What you have to do:
Pull out of the data below the stretch of lines bounded by the one containing "2 3 pin A16 zelfvergrendelend" and the one containing "waterdicht kabelverbinding Man Vrouw", both bounds included, unchanged.

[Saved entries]
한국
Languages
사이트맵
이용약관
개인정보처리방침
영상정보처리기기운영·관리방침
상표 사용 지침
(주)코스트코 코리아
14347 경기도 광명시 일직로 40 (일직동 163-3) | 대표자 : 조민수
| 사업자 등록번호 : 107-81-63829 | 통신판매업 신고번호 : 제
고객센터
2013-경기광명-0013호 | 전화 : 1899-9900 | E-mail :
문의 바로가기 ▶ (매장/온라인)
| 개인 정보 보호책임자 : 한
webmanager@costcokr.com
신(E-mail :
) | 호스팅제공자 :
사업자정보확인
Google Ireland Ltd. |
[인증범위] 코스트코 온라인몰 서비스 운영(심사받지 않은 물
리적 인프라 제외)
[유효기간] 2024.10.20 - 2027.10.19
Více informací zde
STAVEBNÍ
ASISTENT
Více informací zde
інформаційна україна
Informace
==
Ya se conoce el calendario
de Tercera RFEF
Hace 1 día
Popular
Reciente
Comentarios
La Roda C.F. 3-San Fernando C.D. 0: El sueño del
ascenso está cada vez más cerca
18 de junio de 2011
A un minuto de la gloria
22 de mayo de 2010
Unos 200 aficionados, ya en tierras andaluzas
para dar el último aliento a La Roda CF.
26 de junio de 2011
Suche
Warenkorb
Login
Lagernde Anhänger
==
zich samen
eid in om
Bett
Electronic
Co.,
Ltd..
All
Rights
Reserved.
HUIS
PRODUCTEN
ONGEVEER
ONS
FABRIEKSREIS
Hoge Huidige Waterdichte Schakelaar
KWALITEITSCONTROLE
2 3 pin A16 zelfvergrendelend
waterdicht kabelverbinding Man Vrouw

Task answer:
2 3 pin A16 zelfvergrendelend
waterdicht kabelverbinding Man Vrouw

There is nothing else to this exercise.